*** INFORMATION PROVIDED Section Begins ***
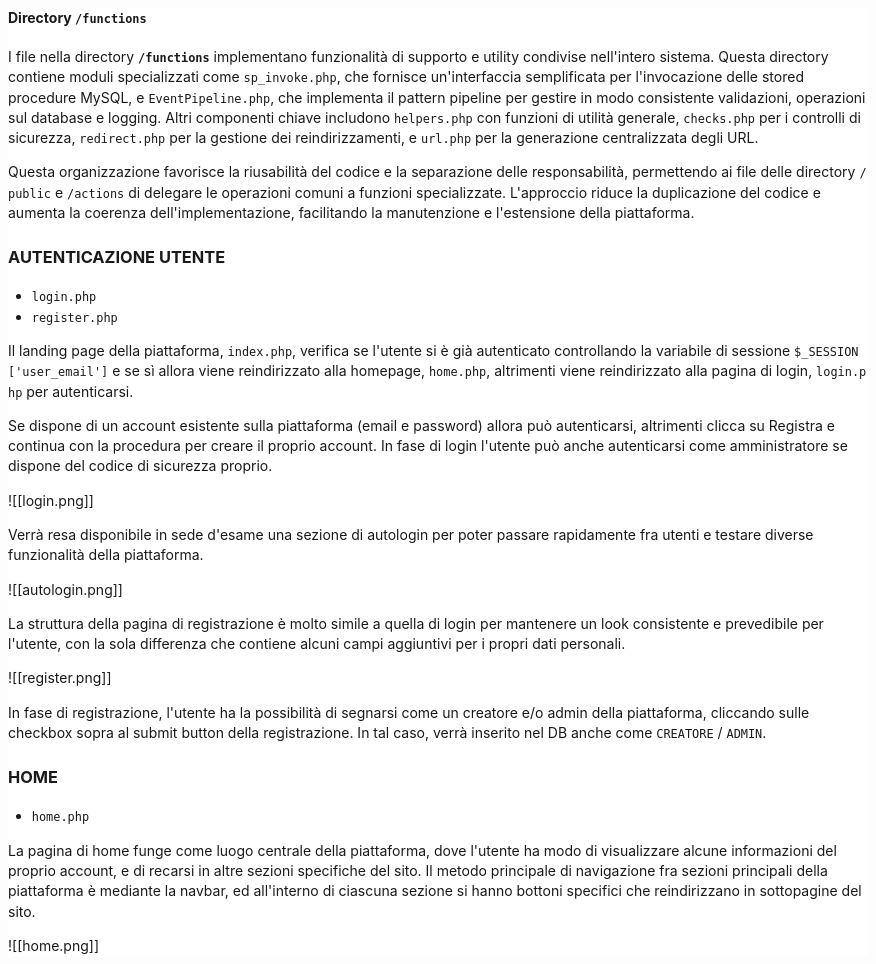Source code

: #### **Directory `/functions`**

I file nella directory **`/functions`** implementano funzionalità di supporto e utility condivise nell'intero sistema. Questa directory contiene moduli specializzati come `sp_invoke.php`, che fornisce un'interfaccia semplificata per l'invocazione delle stored procedure MySQL, e `EventPipeline.php`, che implementa il pattern pipeline per gestire in modo consistente validazioni, operazioni sul database e logging. Altri componenti chiave includono `helpers.php` con funzioni di utilità generale, `checks.php` per i controlli di sicurezza, `redirect.php` per la gestione dei reindirizzamenti, e `url.php` per la generazione centralizzata degli URL.

Questa organizzazione favorisce la riusabilità del codice e la separazione delle responsabilità, permettendo ai file delle directory `/public` e `/actions` di delegare le operazioni comuni a funzioni specializzate. L'approccio riduce la duplicazione del codice e aumenta la coerenza dell'implementazione, facilitando la manutenzione e l'estensione della piattaforma.

### **AUTENTICAZIONE UTENTE**
- `login.php`
- `register.php`

Il landing page della piattaforma, `index.php`, verifica se l'utente si è già autenticato controllando la variabile di sessione `$_SESSION['user_email']` e se sì allora viene reindirizzato alla homepage, `home.php`, altrimenti viene reindirizzato alla pagina di login, `login.php` per autenticarsi.

Se dispone di un account esistente sulla piattaforma (email e password) allora può autenticarsi, altrimenti clicca su Registra e continua con la procedura per creare il proprio account. In fase di login l'utente può anche autenticarsi come amministratore se dispone del codice di sicurezza proprio.

![[login.png]]

Verrà resa disponibile in sede d'esame una sezione di autologin per poter passare rapidamente fra utenti e testare diverse funzionalità della piattaforma.

![[autologin.png]]

La struttura della pagina di registrazione è molto simile a quella di login per mantenere un look consistente e prevedibile per l'utente, con la sola differenza che contiene alcuni campi aggiuntivi per i propri dati personali.

![[register.png]]

In fase di registrazione, l'utente ha la possibilità di segnarsi come un creatore e/o admin della piattaforma, cliccando sulle checkbox sopra al submit button della registrazione. In tal caso, verrà inserito nel DB anche come `CREATORE` / `ADMIN`.

### **HOME**
- `home.php`

La pagina di home funge come luogo centrale della piattaforma, dove l'utente ha modo di visualizzare alcune informazioni del proprio account, e di recarsi in altre sezioni specifiche del sito. Il metodo principale di navigazione fra sezioni principali della piattaforma è mediante la navbar, ed all'interno di ciascuna sezione si hanno bottoni specifici che reindirizzano in sottopagine del sito.

![[home.png]]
*** INFORMATION PROVIDED Section Ends ***
> **PROBLEM DETAILS**:
Copy every line in the items above that contains the string "allora".

> **EXERCISE RESPONSE**:
Il landing page della piattaforma, `index.php`, verifica se l'utente si è già autenticato controllando la variabile di sessione `$_SESSION['user_email']` e se sì allora viene reindirizzato alla homepage, `home.php`, altrimenti viene reindirizzato alla pagina di login, `login.php` per autenticarsi.
Se dispone di un account esistente sulla piattaforma (email e password) allora può autenticarsi, altrimenti clicca su Registra e continua con la procedura per creare il proprio account. In fase di login l'utente può anche autenticarsi come amministratore se dispone del codice di sicurezza proprio.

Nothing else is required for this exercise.